Problem details
Word-for-word transcription needed. Include every entry below but no pictures.

Saved entries
==============================
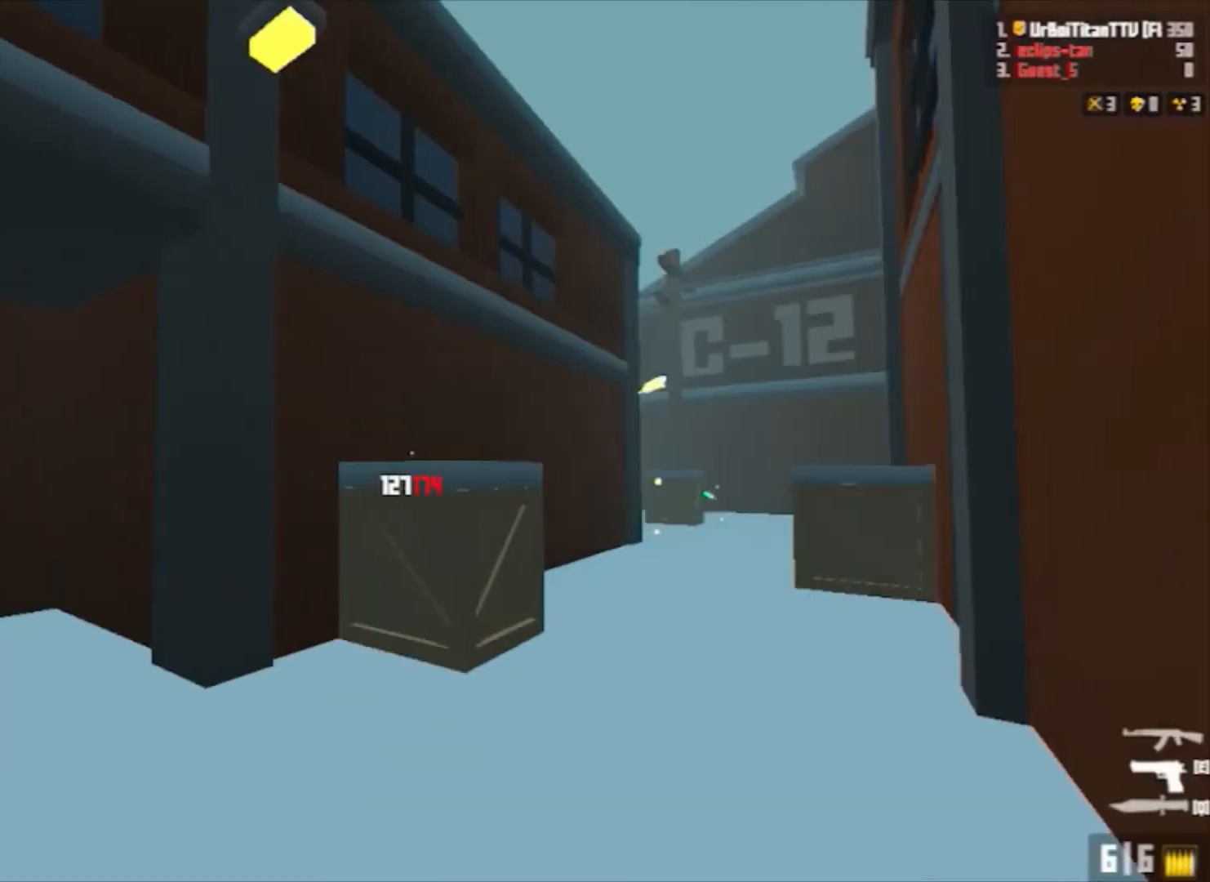
{"keys": ["w"], "mouse": [], "events": [[100, "shift", "up"], [200, "space", "down"], [233, "q", "down"], [400, "q", "up"], [400, "space", "up"]]}
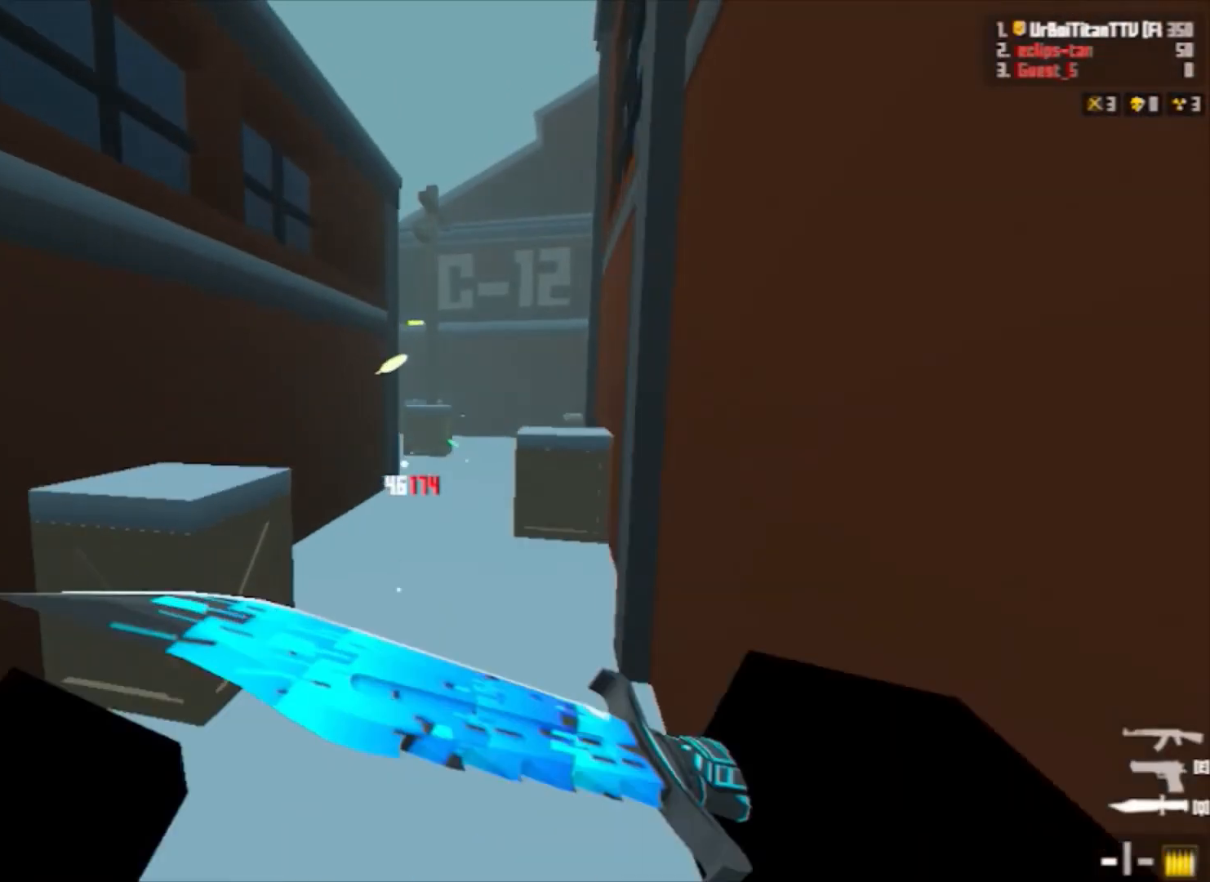
{"keys": ["a", "space", "w"], "mouse": [], "events": [[233, "mouse_left", "down"], [233, "shift", "down"], [400, "mouse_left", "up"], [400, "shift", "up"], [500, "a", "down"], [500, "space", "down"]]}
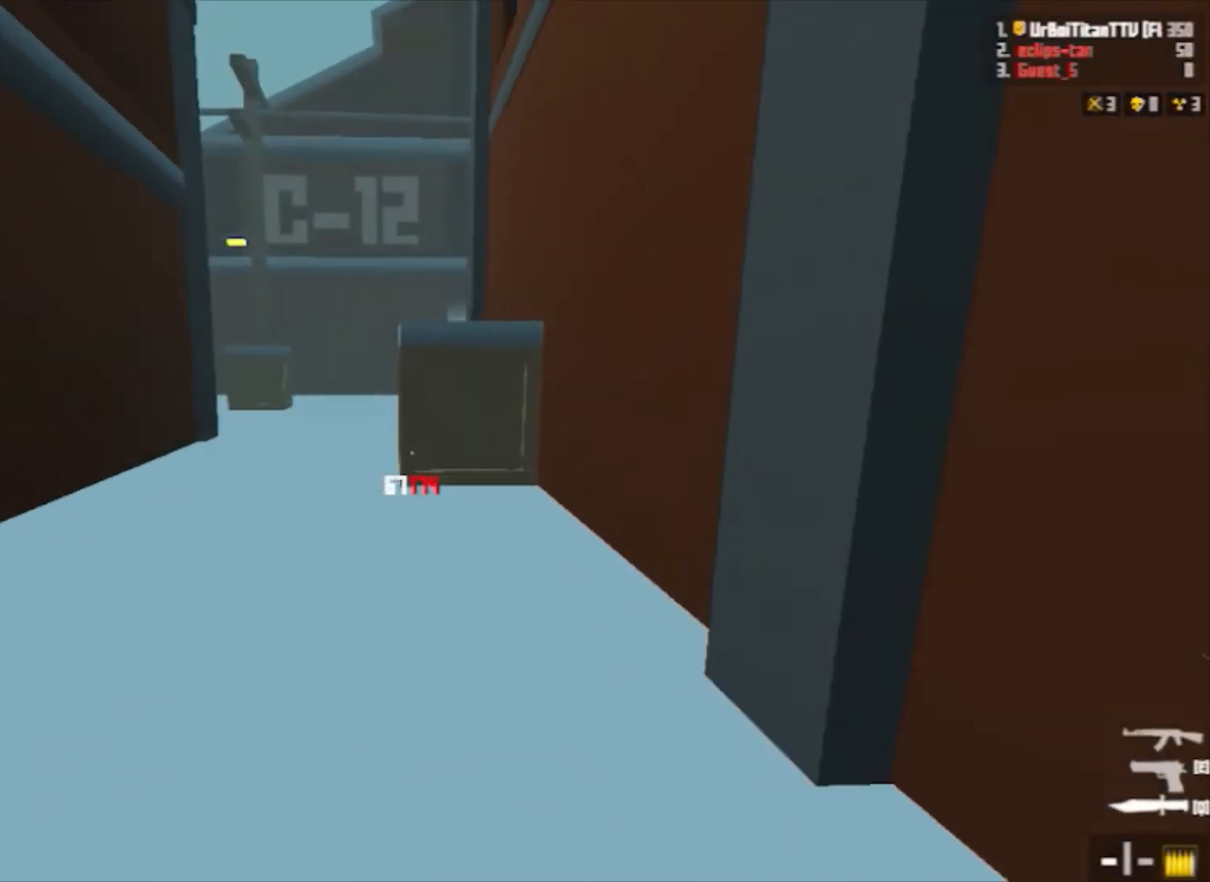
{"keys": ["w"], "mouse": ["left"], "events": [[100, "mouse_right", "down"], [200, "mouse_right", "up"], [233, "space", "up"], [300, "a", "up"], [433, "mouse_left", "down"]]}
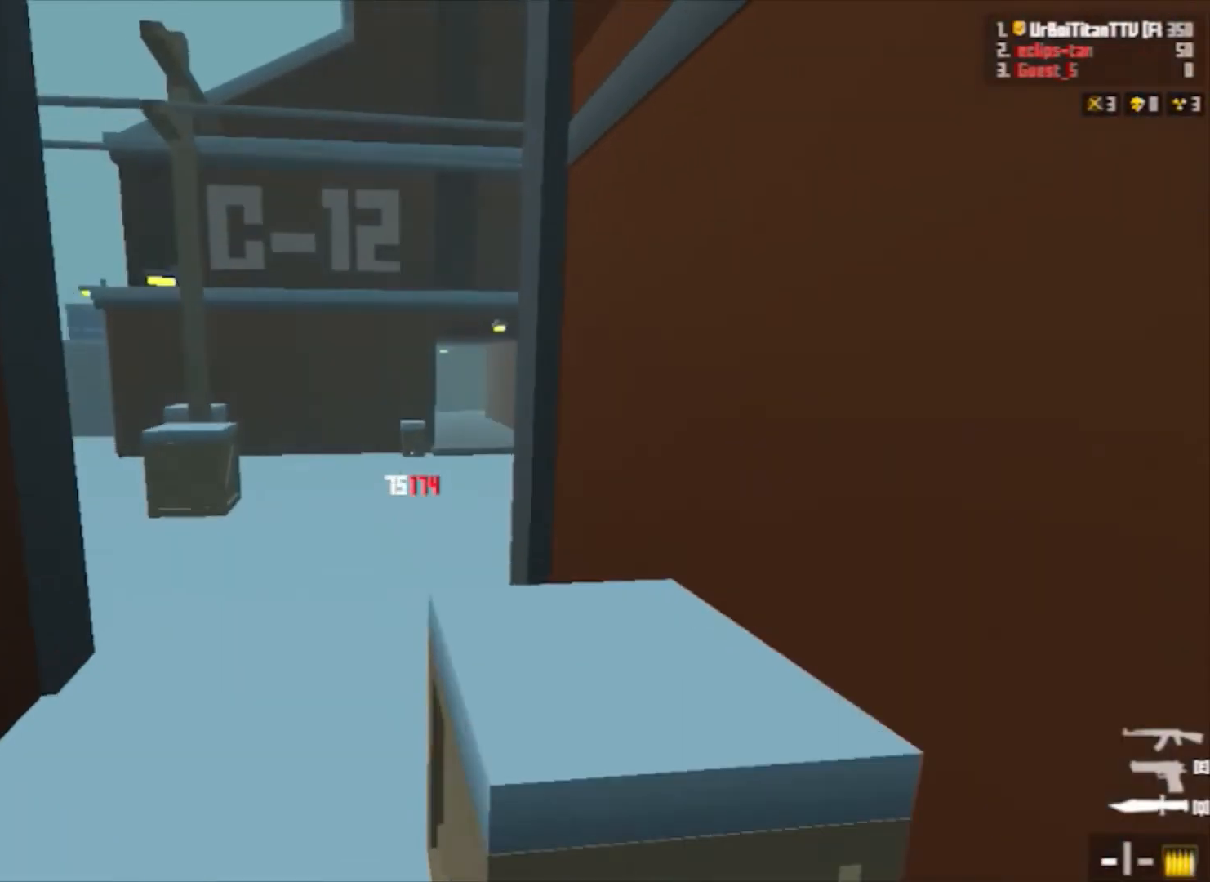
{"keys": ["shift", "w"], "mouse": ["left"], "events": [[100, "shift", "down"]]}
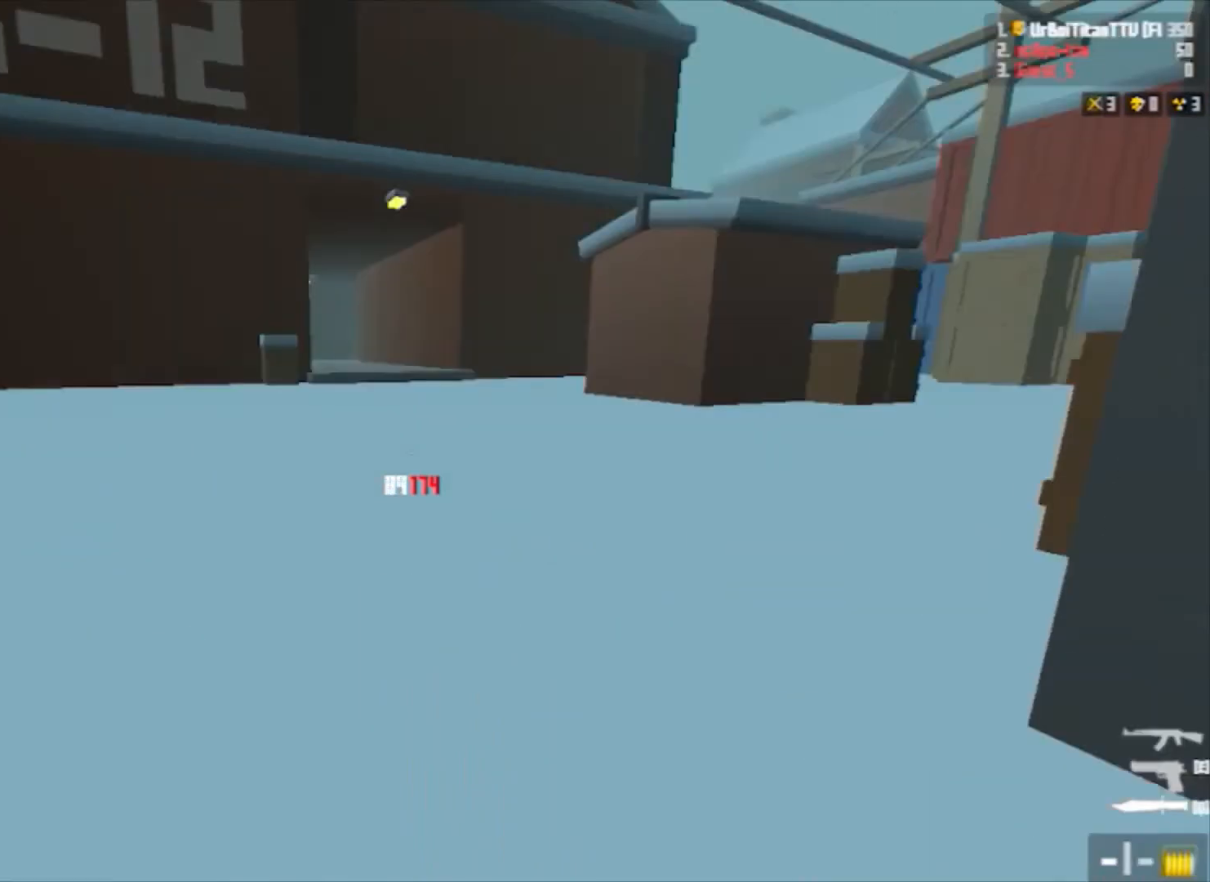
{"keys": ["w"], "mouse": [], "events": [[33, "shift", "up"], [133, "mouse_left", "up"], [133, "q", "down"], [133, "space", "down"], [300, "q", "up"], [300, "space", "up"]]}
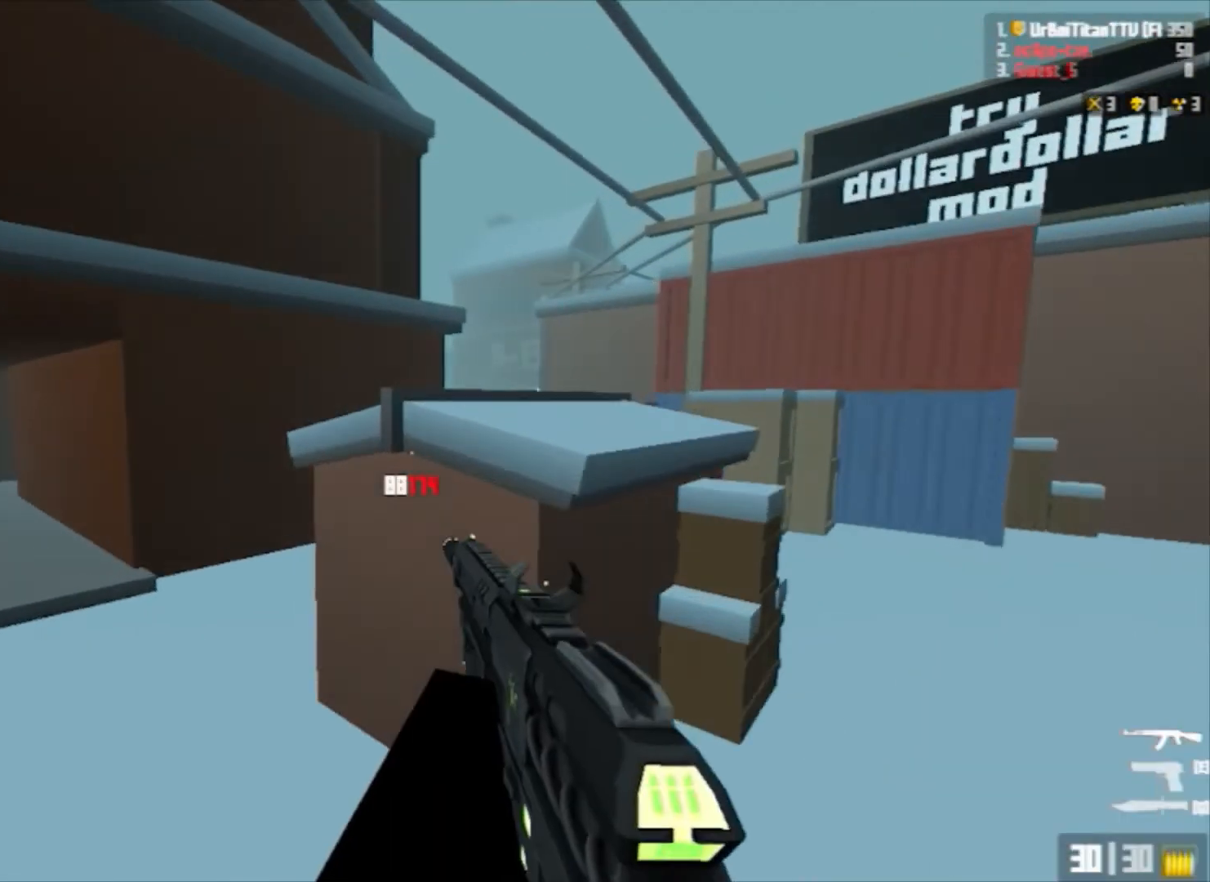
{"keys": ["shift", "w"], "mouse": [], "events": [[100, "shift", "down"]]}
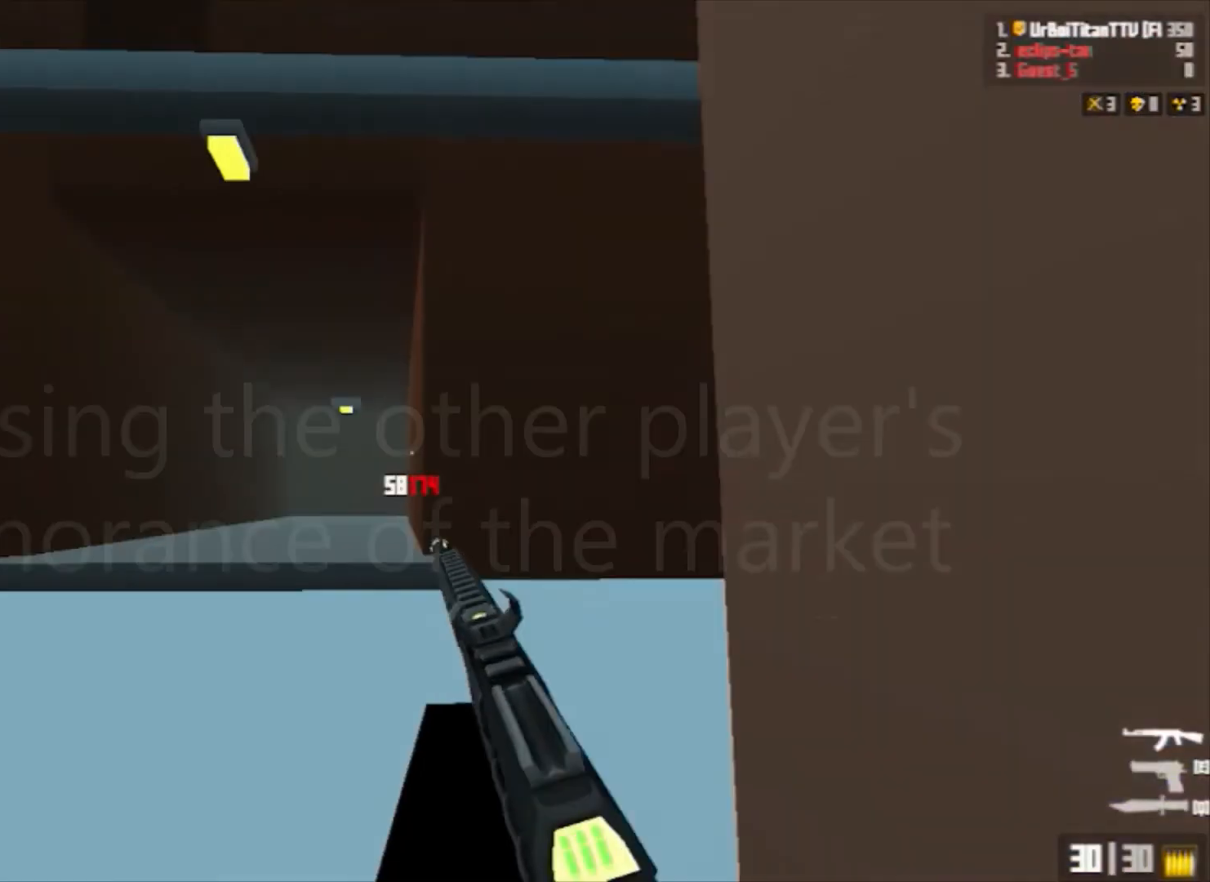
{"keys": ["d", "space", "w"], "mouse": [], "events": [[200, "d", "down"], [200, "shift", "up"], [300, "space", "down"]]}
==============================
Result below
{"keys": ["w"], "mouse": [], "events": [[100, "shift", "up"], [200, "space", "down"], [233, "q", "down"], [400, "q", "up"], [400, "space", "up"]]}
{"keys": ["a", "space", "w"], "mouse": [], "events": [[233, "mouse_left", "down"], [233, "shift", "down"], [400, "mouse_left", "up"], [400, "shift", "up"], [500, "a", "down"], [500, "space", "down"]]}
{"keys": ["w"], "mouse": ["left"], "events": [[100, "mouse_right", "down"], [200, "mouse_right", "up"], [233, "space", "up"], [300, "a", "up"], [433, "mouse_left", "down"]]}
{"keys": ["shift", "w"], "mouse": ["left"], "events": [[100, "shift", "down"]]}
{"keys": ["w"], "mouse": [], "events": [[33, "shift", "up"], [133, "mouse_left", "up"], [133, "q", "down"], [133, "space", "down"], [300, "q", "up"], [300, "space", "up"]]}
{"keys": ["shift", "w"], "mouse": [], "events": [[100, "shift", "down"]]}
{"keys": ["d", "space", "w"], "mouse": [], "events": [[200, "d", "down"], [200, "shift", "up"], [300, "space", "down"]]}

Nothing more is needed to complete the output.